> _WHAT THE EXERCISE ASKS_
Set down the records below in full, exactly as they read.

Collected data entries:
Start of Block
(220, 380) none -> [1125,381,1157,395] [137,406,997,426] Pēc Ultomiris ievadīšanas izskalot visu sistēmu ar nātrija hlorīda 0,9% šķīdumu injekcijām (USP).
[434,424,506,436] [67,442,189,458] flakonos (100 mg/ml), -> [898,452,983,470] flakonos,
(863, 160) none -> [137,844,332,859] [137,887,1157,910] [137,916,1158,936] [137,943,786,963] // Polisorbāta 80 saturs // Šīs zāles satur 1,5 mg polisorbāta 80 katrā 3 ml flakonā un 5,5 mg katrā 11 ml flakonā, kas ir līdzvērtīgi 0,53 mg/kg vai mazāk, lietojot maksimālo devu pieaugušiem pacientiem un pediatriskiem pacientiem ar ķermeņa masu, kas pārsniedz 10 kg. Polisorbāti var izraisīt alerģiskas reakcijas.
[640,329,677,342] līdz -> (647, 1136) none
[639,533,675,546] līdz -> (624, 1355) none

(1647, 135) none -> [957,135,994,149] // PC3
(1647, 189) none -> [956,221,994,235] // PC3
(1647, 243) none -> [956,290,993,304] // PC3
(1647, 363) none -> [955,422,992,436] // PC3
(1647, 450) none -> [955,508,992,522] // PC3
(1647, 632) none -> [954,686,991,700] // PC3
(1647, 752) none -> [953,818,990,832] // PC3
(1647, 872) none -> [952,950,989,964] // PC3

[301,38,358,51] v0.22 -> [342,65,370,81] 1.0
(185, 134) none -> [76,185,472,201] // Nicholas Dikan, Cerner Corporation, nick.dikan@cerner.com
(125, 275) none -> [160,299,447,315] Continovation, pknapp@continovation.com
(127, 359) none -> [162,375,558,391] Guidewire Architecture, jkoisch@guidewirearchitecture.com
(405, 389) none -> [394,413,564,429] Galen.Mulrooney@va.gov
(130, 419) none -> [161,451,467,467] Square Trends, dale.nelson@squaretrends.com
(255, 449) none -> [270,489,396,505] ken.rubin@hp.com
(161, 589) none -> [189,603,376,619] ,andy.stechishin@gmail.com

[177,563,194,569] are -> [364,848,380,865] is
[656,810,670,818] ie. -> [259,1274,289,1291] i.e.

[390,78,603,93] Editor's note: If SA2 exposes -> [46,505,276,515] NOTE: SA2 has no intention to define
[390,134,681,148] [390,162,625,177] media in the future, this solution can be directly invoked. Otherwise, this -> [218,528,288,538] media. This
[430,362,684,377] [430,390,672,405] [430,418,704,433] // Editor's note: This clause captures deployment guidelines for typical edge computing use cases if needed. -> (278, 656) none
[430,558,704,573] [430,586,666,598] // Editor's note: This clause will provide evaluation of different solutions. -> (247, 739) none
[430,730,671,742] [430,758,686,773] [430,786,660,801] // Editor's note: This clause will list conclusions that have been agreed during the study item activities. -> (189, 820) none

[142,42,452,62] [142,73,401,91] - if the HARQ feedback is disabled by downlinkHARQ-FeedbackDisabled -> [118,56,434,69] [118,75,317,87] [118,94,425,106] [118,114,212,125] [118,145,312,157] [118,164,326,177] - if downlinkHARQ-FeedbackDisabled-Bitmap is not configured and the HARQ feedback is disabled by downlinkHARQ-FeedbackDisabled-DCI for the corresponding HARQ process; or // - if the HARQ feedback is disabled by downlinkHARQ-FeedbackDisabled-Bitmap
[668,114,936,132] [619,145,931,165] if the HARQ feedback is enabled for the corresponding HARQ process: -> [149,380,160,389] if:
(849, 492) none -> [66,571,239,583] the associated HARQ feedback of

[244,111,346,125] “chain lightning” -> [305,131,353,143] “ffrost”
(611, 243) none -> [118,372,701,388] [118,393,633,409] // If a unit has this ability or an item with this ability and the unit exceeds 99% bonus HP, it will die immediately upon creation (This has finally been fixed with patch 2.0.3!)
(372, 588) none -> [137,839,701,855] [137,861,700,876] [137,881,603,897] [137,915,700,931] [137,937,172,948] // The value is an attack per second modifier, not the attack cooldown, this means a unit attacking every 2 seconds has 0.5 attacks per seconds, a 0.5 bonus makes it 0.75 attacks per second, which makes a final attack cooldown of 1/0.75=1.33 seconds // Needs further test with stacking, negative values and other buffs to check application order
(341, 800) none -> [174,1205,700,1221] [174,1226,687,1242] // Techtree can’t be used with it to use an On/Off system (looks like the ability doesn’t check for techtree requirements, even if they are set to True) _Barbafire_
End of Block
> _SOLUTION TO THIS TASK_
(220, 380) none -> [1125,381,1157,395] [137,406,997,426] Pēc Ultomiris ievadīšanas izskalot visu sistēmu ar nātrija hlorīda 0,9% šķīdumu injekcijām (USP).
[434,424,506,436] [67,442,189,458] flakonos (100 mg/ml), -> [898,452,983,470] flakonos,
(863, 160) none -> [137,844,332,859] [137,887,1157,910] [137,916,1158,936] [137,943,786,963] // Polisorbāta 80 saturs // Šīs zāles satur 1,5 mg polisorbāta 80 katrā 3 ml flakonā un 5,5 mg katrā 11 ml flakonā, kas ir līdzvērtīgi 0,53 mg/kg vai mazāk, lietojot maksimālo devu pieaugušiem pacientiem un pediatriskiem pacientiem ar ķermeņa masu, kas pārsniedz 10 kg. Polisorbāti var izraisīt alerģiskas reakcijas.
[640,329,677,342] līdz -> (647, 1136) none
[639,533,675,546] līdz -> (624, 1355) none

(1647, 135) none -> [957,135,994,149] // PC3
(1647, 189) none -> [956,221,994,235] // PC3
(1647, 243) none -> [956,290,993,304] // PC3
(1647, 363) none -> [955,422,992,436] // PC3
(1647, 450) none -> [955,508,992,522] // PC3
(1647, 632) none -> [954,686,991,700] // PC3
(1647, 752) none -> [953,818,990,832] // PC3
(1647, 872) none -> [952,950,989,964] // PC3

[301,38,358,51] v0.22 -> [342,65,370,81] 1.0
(185, 134) none -> [76,185,472,201] // Nicholas Dikan, Cerner Corporation, nick.dikan@cerner.com
(125, 275) none -> [160,299,447,315] Continovation, pknapp@continovation.com
(127, 359) none -> [162,375,558,391] Guidewire Architecture, jkoisch@guidewirearchitecture.com
(405, 389) none -> [394,413,564,429] Galen.Mulrooney@va.gov
(130, 419) none -> [161,451,467,467] Square Trends, dale.nelson@squaretrends.com
(255, 449) none -> [270,489,396,505] ken.rubin@hp.com
(161, 589) none -> [189,603,376,619] ,andy.stechishin@gmail.com

[177,563,194,569] are -> [364,848,380,865] is
[656,810,670,818] ie. -> [259,1274,289,1291] i.e.

[390,78,603,93] Editor's note: If SA2 exposes -> [46,505,276,515] NOTE: SA2 has no intention to define
[390,134,681,148] [390,162,625,177] media in the future, this solution can be directly invoked. Otherwise, this -> [218,528,288,538] media. This
[430,362,684,377] [430,390,672,405] [430,418,704,433] // Editor's note: This clause captures deployment guidelines for typical edge computing use cases if needed. -> (278, 656) none
[430,558,704,573] [430,586,666,598] // Editor's note: This clause will provide evaluation of different solutions. -> (247, 739) none
[430,730,671,742] [430,758,686,773] [430,786,660,801] // Editor's note: This clause will list conclusions that have been agreed during the study item activities. -> (189, 820) none

[142,42,452,62] [142,73,401,91] - if the HARQ feedback is disabled by downlinkHARQ-FeedbackDisabled -> [118,56,434,69] [118,75,317,87] [118,94,425,106] [118,114,212,125] [118,145,312,157] [118,164,326,177] - if downlinkHARQ-FeedbackDisabled-Bitmap is not configured and the HARQ feedback is disabled by downlinkHARQ-FeedbackDisabled-DCI for the corresponding HARQ process; or // - if the HARQ feedback is disabled by downlinkHARQ-FeedbackDisabled-Bitmap
[668,114,936,132] [619,145,931,165] if the HARQ feedback is enabled for the corresponding HARQ process: -> [149,380,160,389] if:
(849, 492) none -> [66,571,239,583] the associated HARQ feedback of

[244,111,346,125] “chain lightning” -> [305,131,353,143] “ffrost”
(611, 243) none -> [118,372,701,388] [118,393,633,409] // If a unit has this ability or an item with this ability and the unit exceeds 99% bonus HP, it will die immediately upon creation (This has finally been fixed with patch 2.0.3!)
(372, 588) none -> [137,839,701,855] [137,861,700,876] [137,881,603,897] [137,915,700,931] [137,937,172,948] // The value is an attack per second modifier, not the attack cooldown, this means a unit attacking every 2 seconds has 0.5 attacks per seconds, a 0.5 bonus makes it 0.75 attacks per second, which makes a final attack cooldown of 1/0.75=1.33 seconds // Needs further test with stacking, negative values and other buffs to check application order
(341, 800) none -> [174,1205,700,1221] [174,1226,687,1242] // Techtree can’t be used with it to use an On/Off system (looks like the ability doesn’t check for techtree requirements, even if they are set to True) _Barbafire_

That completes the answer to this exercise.